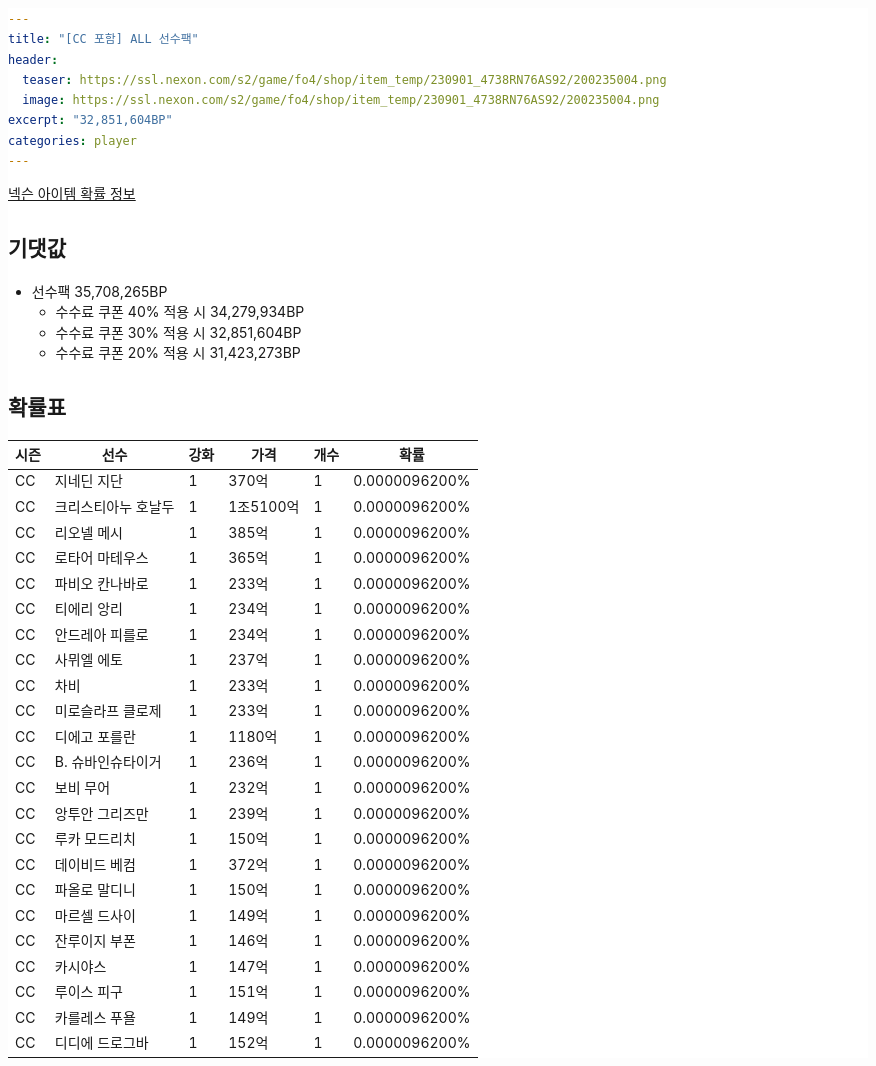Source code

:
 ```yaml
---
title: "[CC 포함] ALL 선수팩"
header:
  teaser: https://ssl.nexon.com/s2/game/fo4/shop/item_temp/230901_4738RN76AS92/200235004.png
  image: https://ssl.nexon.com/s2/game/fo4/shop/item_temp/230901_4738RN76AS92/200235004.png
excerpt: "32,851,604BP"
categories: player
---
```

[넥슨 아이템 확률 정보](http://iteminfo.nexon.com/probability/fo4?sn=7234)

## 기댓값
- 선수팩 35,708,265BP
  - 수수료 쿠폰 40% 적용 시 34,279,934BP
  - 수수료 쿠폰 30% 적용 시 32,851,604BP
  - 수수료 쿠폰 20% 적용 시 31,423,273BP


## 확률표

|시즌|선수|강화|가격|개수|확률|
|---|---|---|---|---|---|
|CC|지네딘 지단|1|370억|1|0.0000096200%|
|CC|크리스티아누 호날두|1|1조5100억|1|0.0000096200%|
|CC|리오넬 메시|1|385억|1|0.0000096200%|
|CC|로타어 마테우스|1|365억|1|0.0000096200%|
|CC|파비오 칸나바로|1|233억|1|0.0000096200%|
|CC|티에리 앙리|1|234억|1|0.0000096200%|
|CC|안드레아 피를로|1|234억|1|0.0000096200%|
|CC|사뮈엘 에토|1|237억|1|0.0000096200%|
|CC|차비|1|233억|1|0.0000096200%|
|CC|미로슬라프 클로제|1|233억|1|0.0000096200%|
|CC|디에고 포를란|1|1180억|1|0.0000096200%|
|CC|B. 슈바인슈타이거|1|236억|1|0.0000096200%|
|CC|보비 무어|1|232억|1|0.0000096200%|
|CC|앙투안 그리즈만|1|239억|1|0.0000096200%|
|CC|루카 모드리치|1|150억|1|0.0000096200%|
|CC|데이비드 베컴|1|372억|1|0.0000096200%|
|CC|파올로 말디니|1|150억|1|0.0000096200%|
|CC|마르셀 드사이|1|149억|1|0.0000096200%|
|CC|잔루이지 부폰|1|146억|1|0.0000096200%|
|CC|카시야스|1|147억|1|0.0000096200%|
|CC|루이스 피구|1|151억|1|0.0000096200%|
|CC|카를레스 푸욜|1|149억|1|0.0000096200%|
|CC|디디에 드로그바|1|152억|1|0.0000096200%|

====

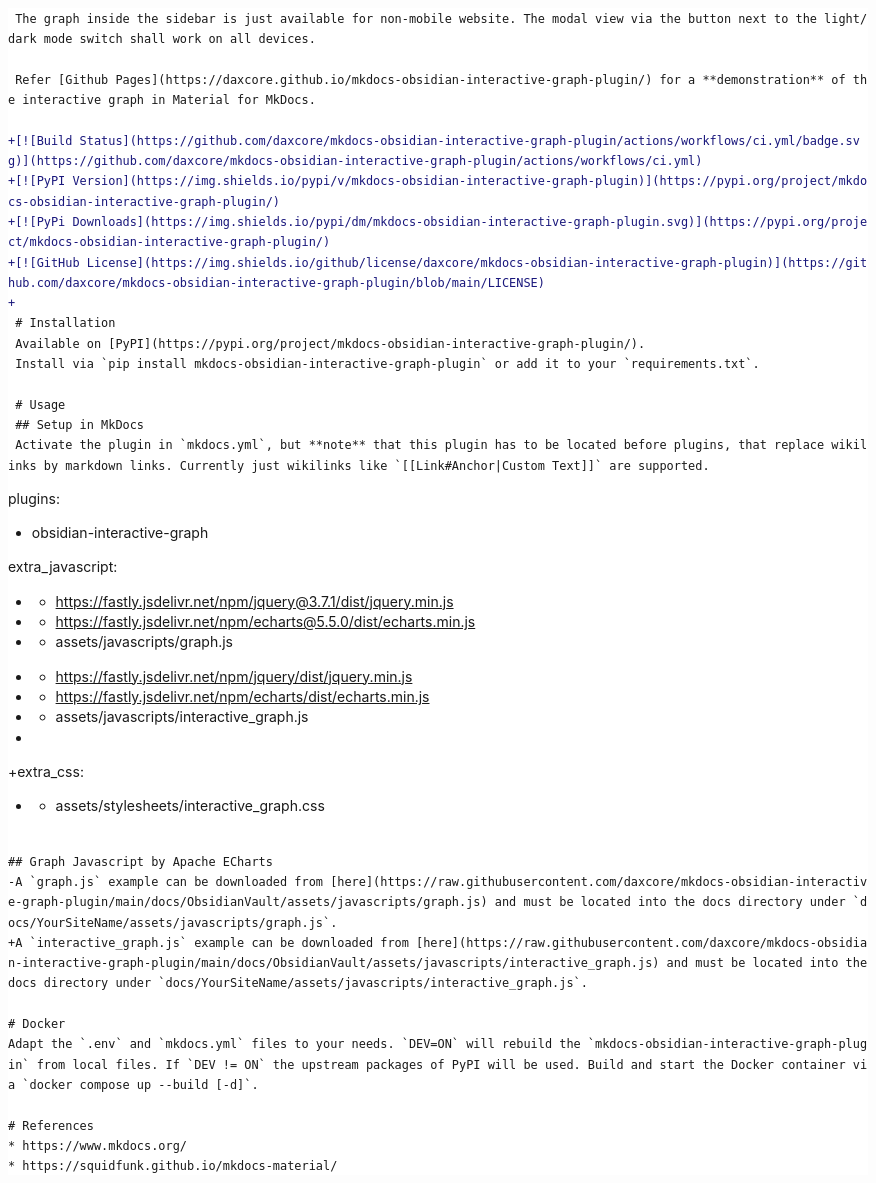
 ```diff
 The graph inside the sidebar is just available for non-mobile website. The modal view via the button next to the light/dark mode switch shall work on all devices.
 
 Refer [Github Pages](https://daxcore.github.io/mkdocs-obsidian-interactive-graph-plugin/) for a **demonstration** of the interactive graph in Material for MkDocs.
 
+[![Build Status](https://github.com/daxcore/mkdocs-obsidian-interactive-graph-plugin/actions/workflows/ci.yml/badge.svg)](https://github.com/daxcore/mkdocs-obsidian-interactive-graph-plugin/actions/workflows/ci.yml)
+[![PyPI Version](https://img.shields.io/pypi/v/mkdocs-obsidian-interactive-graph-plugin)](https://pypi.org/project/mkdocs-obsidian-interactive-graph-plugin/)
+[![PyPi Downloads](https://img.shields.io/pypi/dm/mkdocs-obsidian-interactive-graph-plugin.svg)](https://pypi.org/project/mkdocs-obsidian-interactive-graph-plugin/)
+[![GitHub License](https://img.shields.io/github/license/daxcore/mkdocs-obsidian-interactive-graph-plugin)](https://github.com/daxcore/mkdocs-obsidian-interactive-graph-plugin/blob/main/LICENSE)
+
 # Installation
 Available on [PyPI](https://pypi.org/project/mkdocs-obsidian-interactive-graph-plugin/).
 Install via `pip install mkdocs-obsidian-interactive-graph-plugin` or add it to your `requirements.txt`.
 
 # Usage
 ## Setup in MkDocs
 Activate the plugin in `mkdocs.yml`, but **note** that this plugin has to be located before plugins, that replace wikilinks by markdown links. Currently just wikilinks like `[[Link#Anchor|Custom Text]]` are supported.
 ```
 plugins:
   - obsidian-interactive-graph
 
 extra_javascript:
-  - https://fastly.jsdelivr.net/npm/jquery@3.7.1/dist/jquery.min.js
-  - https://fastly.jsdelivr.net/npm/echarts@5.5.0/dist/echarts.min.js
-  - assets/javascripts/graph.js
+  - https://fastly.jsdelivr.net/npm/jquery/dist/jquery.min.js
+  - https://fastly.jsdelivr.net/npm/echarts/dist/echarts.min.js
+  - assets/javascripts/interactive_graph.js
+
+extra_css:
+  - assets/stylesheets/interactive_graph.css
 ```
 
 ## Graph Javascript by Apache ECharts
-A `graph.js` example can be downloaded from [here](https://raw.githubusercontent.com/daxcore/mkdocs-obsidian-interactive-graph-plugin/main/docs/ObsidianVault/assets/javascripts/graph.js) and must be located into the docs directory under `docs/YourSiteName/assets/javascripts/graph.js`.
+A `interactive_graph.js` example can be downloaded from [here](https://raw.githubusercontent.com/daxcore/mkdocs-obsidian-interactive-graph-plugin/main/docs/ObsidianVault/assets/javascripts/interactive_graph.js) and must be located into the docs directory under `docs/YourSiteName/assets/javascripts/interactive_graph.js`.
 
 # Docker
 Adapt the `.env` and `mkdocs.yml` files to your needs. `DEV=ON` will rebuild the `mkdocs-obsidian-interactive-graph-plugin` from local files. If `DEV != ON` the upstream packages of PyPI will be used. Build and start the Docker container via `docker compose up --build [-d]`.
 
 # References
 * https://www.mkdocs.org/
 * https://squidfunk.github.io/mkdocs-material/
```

====

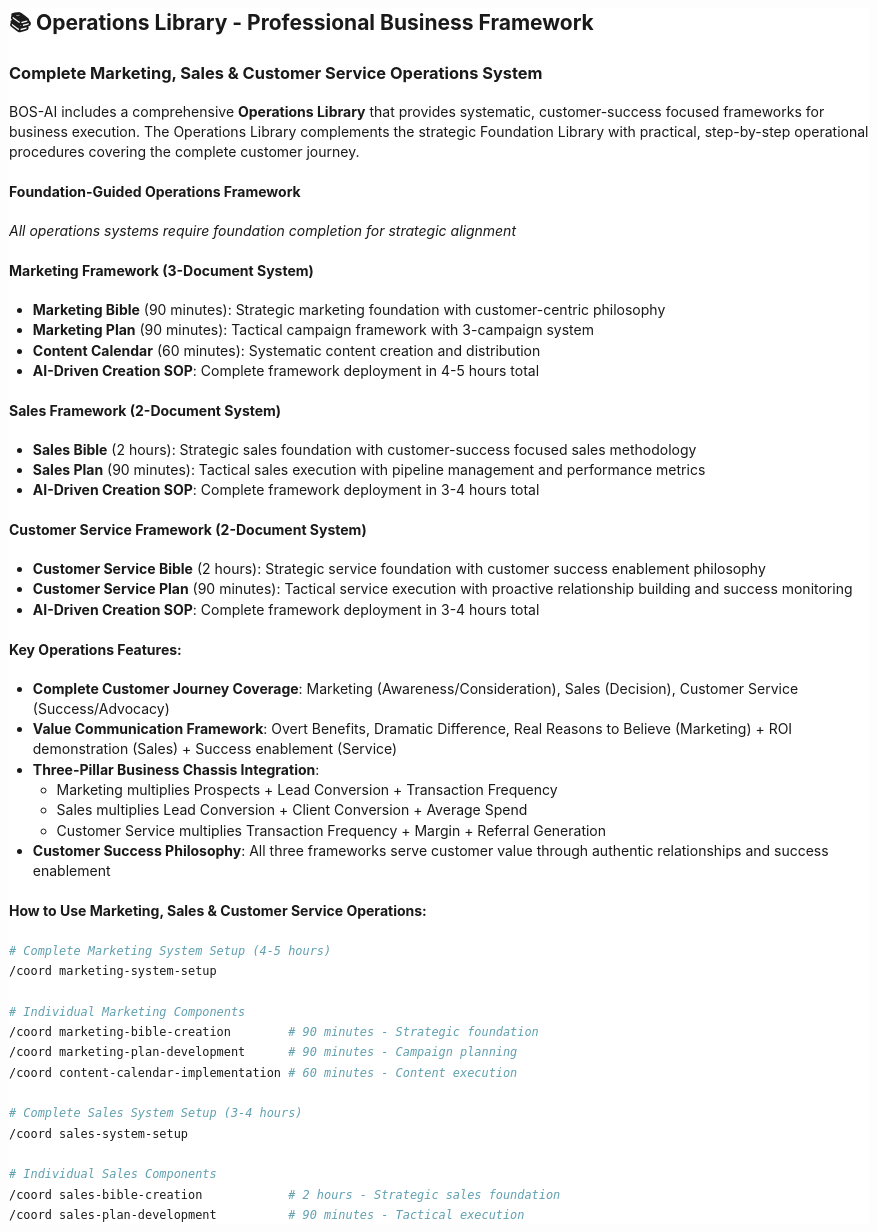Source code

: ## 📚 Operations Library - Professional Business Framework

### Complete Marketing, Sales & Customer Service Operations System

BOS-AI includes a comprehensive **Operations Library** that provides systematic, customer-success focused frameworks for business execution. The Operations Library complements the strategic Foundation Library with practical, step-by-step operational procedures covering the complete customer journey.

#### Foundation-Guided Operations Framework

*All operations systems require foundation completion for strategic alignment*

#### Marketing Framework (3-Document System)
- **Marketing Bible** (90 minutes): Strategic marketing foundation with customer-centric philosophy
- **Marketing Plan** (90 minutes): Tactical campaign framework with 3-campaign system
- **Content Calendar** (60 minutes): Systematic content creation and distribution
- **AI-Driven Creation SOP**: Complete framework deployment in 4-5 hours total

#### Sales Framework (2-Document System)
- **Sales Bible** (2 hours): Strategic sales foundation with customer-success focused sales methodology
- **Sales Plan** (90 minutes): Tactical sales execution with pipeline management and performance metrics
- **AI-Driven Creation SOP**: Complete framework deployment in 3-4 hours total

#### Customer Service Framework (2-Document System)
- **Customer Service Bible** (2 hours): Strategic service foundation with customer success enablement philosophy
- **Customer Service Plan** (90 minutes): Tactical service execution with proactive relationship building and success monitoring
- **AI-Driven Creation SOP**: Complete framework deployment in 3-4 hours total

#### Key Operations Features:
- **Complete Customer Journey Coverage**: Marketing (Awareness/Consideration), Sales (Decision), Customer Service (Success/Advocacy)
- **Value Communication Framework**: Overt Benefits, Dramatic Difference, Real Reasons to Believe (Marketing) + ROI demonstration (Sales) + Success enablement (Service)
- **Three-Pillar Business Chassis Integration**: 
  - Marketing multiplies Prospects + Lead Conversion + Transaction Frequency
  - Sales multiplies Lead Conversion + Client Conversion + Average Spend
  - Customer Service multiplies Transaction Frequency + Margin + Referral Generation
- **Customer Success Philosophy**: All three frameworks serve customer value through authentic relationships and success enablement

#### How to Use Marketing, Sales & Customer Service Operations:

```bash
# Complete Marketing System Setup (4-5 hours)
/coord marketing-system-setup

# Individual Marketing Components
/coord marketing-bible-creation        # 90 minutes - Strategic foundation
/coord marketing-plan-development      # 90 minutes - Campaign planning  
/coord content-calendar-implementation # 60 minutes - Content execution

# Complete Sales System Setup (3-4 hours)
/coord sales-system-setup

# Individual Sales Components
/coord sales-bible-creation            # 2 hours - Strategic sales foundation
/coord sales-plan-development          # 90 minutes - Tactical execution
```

====

PROBLEM STATEMENT: Provide only the count of lines above in which the word "from" occurs.

RESPONSE BELOW: 3